Your task — Give back all the data below exactly as it is shown.

..............................

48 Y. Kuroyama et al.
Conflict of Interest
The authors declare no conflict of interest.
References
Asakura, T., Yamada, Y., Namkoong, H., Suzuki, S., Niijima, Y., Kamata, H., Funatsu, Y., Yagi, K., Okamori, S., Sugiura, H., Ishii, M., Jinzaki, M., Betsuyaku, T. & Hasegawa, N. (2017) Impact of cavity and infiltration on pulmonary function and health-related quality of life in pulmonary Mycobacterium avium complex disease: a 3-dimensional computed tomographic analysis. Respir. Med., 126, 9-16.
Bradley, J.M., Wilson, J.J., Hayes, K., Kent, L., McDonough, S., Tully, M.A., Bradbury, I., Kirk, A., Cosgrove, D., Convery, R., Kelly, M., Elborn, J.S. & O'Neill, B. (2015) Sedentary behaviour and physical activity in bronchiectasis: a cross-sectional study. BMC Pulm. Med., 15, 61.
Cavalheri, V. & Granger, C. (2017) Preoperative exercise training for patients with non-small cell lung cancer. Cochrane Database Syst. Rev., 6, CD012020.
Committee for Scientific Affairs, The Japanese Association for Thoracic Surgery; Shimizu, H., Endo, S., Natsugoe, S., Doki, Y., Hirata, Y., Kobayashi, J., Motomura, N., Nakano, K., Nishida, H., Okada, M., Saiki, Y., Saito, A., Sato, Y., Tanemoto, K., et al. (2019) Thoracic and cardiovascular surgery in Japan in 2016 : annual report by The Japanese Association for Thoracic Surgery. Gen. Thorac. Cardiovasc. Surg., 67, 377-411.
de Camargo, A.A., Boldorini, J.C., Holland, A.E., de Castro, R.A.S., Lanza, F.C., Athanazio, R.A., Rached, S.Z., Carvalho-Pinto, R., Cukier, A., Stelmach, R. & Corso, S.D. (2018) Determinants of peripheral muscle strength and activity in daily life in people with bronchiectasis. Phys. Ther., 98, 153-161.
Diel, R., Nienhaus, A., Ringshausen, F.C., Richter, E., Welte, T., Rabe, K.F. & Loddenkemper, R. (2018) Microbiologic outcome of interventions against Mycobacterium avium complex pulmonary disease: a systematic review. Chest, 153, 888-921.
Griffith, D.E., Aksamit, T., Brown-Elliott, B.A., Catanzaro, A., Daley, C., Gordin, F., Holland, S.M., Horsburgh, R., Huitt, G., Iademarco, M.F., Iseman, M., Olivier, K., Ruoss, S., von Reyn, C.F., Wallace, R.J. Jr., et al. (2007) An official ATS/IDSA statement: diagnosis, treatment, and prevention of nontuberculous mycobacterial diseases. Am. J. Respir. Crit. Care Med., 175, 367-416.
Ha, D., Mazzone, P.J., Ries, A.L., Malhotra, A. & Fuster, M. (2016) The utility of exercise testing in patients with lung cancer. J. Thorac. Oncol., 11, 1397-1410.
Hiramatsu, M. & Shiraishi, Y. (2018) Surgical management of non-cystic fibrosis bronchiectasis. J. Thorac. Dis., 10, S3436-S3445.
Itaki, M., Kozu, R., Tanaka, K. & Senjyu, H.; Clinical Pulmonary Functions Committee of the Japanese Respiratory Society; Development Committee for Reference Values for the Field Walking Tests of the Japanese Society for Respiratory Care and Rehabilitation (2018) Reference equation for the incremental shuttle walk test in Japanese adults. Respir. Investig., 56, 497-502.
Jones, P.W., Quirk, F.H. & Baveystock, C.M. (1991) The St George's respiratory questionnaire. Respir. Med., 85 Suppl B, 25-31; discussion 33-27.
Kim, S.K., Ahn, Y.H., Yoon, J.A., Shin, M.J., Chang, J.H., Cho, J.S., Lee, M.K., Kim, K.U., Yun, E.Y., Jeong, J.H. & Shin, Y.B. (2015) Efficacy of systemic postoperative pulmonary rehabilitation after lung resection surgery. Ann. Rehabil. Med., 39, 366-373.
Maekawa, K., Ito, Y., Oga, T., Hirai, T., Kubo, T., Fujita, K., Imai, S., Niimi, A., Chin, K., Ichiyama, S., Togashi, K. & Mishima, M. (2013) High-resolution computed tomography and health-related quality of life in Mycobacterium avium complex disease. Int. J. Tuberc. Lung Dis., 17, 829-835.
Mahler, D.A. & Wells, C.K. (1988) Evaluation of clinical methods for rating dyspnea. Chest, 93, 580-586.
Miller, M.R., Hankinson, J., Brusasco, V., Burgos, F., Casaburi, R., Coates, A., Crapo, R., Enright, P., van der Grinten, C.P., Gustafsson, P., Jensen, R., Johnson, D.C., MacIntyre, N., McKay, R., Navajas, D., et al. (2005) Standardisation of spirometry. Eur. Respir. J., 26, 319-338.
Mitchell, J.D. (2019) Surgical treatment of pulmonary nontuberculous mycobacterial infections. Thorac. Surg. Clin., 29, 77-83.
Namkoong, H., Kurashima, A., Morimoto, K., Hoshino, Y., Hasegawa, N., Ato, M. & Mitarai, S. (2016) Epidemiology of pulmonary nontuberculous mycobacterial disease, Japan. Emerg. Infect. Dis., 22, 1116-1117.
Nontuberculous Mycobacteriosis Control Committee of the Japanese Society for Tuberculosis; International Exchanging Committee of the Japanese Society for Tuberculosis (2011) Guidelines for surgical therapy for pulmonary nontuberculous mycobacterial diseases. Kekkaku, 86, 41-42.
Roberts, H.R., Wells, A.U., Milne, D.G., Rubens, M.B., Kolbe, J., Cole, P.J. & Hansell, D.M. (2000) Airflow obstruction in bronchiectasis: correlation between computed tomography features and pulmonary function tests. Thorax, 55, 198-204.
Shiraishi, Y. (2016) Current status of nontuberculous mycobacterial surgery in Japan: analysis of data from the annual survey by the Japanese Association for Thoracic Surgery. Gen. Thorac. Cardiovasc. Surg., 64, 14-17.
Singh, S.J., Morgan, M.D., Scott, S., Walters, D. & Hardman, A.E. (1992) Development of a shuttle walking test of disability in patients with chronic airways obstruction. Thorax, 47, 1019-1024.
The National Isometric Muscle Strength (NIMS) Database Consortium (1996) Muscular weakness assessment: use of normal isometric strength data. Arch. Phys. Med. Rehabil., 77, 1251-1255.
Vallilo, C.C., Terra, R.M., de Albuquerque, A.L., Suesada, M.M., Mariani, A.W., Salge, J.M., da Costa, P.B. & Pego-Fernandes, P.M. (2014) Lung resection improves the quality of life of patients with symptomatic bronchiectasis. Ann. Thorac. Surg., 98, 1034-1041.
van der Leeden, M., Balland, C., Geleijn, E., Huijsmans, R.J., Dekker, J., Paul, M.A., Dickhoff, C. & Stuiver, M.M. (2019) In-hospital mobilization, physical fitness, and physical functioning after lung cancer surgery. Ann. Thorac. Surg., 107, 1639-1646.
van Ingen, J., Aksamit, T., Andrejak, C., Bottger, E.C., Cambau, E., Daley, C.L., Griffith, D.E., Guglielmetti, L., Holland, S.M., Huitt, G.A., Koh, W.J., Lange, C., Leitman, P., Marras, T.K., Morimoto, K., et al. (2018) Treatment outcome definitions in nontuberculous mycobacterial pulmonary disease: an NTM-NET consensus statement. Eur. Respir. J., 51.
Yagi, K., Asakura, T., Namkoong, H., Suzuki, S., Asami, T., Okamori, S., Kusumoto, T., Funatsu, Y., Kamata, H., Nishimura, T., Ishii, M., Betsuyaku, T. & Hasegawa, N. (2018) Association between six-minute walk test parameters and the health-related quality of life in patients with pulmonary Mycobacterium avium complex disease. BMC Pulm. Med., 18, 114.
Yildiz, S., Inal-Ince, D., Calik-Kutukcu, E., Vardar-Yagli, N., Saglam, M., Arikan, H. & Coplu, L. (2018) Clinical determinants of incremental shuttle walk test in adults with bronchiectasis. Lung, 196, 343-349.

..............................

Answer space —
48 Y. Kuroyama et al.
Conflict of Interest
The authors declare no conflict of interest.
References
Asakura, T., Yamada, Y., Namkoong, H., Suzuki, S., Niijima, Y., Kamata, H., Funatsu, Y., Yagi, K., Okamori, S., Sugiura, H., Ishii, M., Jinzaki, M., Betsuyaku, T. & Hasegawa, N. (2017) Impact of cavity and infiltration on pulmonary function and health-related quality of life in pulmonary Mycobacterium avium complex disease: a 3-dimensional computed tomographic analysis. Respir. Med., 126, 9-16.
Bradley, J.M., Wilson, J.J., Hayes, K., Kent, L., McDonough, S., Tully, M.A., Bradbury, I., Kirk, A., Cosgrove, D., Convery, R., Kelly, M., Elborn, J.S. & O'Neill, B. (2015) Sedentary behaviour and physical activity in bronchiectasis: a cross-sectional study. BMC Pulm. Med., 15, 61.
Cavalheri, V. & Granger, C. (2017) Preoperative exercise training for patients with non-small cell lung cancer. Cochrane Database Syst. Rev., 6, CD012020.
Committee for Scientific Affairs, The Japanese Association for Thoracic Surgery; Shimizu, H., Endo, S., Natsugoe, S., Doki, Y., Hirata, Y., Kobayashi, J., Motomura, N., Nakano, K., Nishida, H., Okada, M., Saiki, Y., Saito, A., Sato, Y., Tanemoto, K., et al. (2019) Thoracic and cardiovascular surgery in Japan in 2016 : annual report by The Japanese Association for Thoracic Surgery. Gen. Thorac. Cardiovasc. Surg., 67, 377-411.
de Camargo, A.A., Boldorini, J.C., Holland, A.E., de Castro, R.A.S., Lanza, F.C., Athanazio, R.A., Rached, S.Z., Carvalho-Pinto, R., Cukier, A., Stelmach, R. & Corso, S.D. (2018) Determinants of peripheral muscle strength and activity in daily life in people with bronchiectasis. Phys. Ther., 98, 153-161.
Diel, R., Nienhaus, A., Ringshausen, F.C., Richter, E., Welte, T., Rabe, K.F. & Loddenkemper, R. (2018) Microbiologic outcome of interventions against Mycobacterium avium complex pulmonary disease: a systematic review. Chest, 153, 888-921.
Griffith, D.E., Aksamit, T., Brown-Elliott, B.A., Catanzaro, A., Daley, C., Gordin, F., Holland, S.M., Horsburgh, R., Huitt, G., Iademarco, M.F., Iseman, M., Olivier, K., Ruoss, S., von Reyn, C.F., Wallace, R.J. Jr., et al. (2007) An official ATS/IDSA statement: diagnosis, treatment, and prevention of nontuberculous mycobacterial diseases. Am. J. Respir. Crit. Care Med., 175, 367-416.
Ha, D., Mazzone, P.J., Ries, A.L., Malhotra, A. & Fuster, M. (2016) The utility of exercise testing in patients with lung cancer. J. Thorac. Oncol., 11, 1397-1410.
Hiramatsu, M. & Shiraishi, Y. (2018) Surgical management of non-cystic fibrosis bronchiectasis. J. Thorac. Dis., 10, S3436-S3445.
Itaki, M., Kozu, R., Tanaka, K. & Senjyu, H.; Clinical Pulmonary Functions Committee of the Japanese Respiratory Society; Development Committee for Reference Values for the Field Walking Tests of the Japanese Society for Respiratory Care and Rehabilitation (2018) Reference equation for the incremental shuttle walk test in Japanese adults. Respir. Investig., 56, 497-502.
Jones, P.W., Quirk, F.H. & Baveystock, C.M. (1991) The St George's respiratory questionnaire. Respir. Med., 85 Suppl B, 25-31; discussion 33-27.
Kim, S.K., Ahn, Y.H., Yoon, J.A., Shin, M.J., Chang, J.H., Cho, J.S., Lee, M.K., Kim, K.U., Yun, E.Y., Jeong, J.H. & Shin, Y.B. (2015) Efficacy of systemic postoperative pulmonary rehabilitation after lung resection surgery. Ann. Rehabil. Med., 39, 366-373.
Maekawa, K., Ito, Y., Oga, T., Hirai, T., Kubo, T., Fujita, K., Imai, S., Niimi, A., Chin, K., Ichiyama, S., Togashi, K. & Mishima, M. (2013) High-resolution computed tomography and health-related quality of life in Mycobacterium avium complex disease. Int. J. Tuberc. Lung Dis., 17, 829-835.
Mahler, D.A. & Wells, C.K. (1988) Evaluation of clinical methods for rating dyspnea. Chest, 93, 580-586.
Miller, M.R., Hankinson, J., Brusasco, V., Burgos, F., Casaburi, R., Coates, A., Crapo, R., Enright, P., van der Grinten, C.P., Gustafsson, P., Jensen, R., Johnson, D.C., MacIntyre, N., McKay, R., Navajas, D., et al. (2005) Standardisation of spirometry. Eur. Respir. J., 26, 319-338.
Mitchell, J.D. (2019) Surgical treatment of pulmonary nontuberculous mycobacterial infections. Thorac. Surg. Clin., 29, 77-83.
Namkoong, H., Kurashima, A., Morimoto, K., Hoshino, Y., Hasegawa, N., Ato, M. & Mitarai, S. (2016) Epidemiology of pulmonary nontuberculous mycobacterial disease, Japan. Emerg. Infect. Dis., 22, 1116-1117.
Nontuberculous Mycobacteriosis Control Committee of the Japanese Society for Tuberculosis; International Exchanging Committee of the Japanese Society for Tuberculosis (2011) Guidelines for surgical therapy for pulmonary nontuberculous mycobacterial diseases. Kekkaku, 86, 41-42.
Roberts, H.R., Wells, A.U., Milne, D.G., Rubens, M.B., Kolbe, J., Cole, P.J. & Hansell, D.M. (2000) Airflow obstruction in bronchiectasis: correlation between computed tomography features and pulmonary function tests. Thorax, 55, 198-204.
Shiraishi, Y. (2016) Current status of nontuberculous mycobacterial surgery in Japan: analysis of data from the annual survey by the Japanese Association for Thoracic Surgery. Gen. Thorac. Cardiovasc. Surg., 64, 14-17.
Singh, S.J., Morgan, M.D., Scott, S., Walters, D. & Hardman, A.E. (1992) Development of a shuttle walking test of disability in patients with chronic airways obstruction. Thorax, 47, 1019-1024.
The National Isometric Muscle Strength (NIMS) Database Consortium (1996) Muscular weakness assessment: use of normal isometric strength data. Arch. Phys. Med. Rehabil., 77, 1251-1255.
Vallilo, C.C., Terra, R.M., de Albuquerque, A.L., Suesada, M.M., Mariani, A.W., Salge, J.M., da Costa, P.B. & Pego-Fernandes, P.M. (2014) Lung resection improves the quality of life of patients with symptomatic bronchiectasis. Ann. Thorac. Surg., 98, 1034-1041.
van der Leeden, M., Balland, C., Geleijn, E., Huijsmans, R.J., Dekker, J., Paul, M.A., Dickhoff, C. & Stuiver, M.M. (2019) In-hospital mobilization, physical fitness, and physical functioning after lung cancer surgery. Ann. Thorac. Surg., 107, 1639-1646.
van Ingen, J., Aksamit, T., Andrejak, C., Bottger, E.C., Cambau, E., Daley, C.L., Griffith, D.E., Guglielmetti, L., Holland, S.M., Huitt, G.A., Koh, W.J., Lange, C., Leitman, P., Marras, T.K., Morimoto, K., et al. (2018) Treatment outcome definitions in nontuberculous mycobacterial pulmonary disease: an NTM-NET consensus statement. Eur. Respir. J., 51.
Yagi, K., Asakura, T., Namkoong, H., Suzuki, S., Asami, T., Okamori, S., Kusumoto, T., Funatsu, Y., Kamata, H., Nishimura, T., Ishii, M., Betsuyaku, T. & Hasegawa, N. (2018) Association between six-minute walk test parameters and the health-related quality of life in patients with pulmonary Mycobacterium avium complex disease. BMC Pulm. Med., 18, 114.
Yildiz, S., Inal-Ince, D., Calik-Kutukcu, E., Vardar-Yagli, N., Saglam, M., Arikan, H. & Coplu, L. (2018) Clinical determinants of incremental shuttle walk test in adults with bronchiectasis. Lung, 196, 343-349.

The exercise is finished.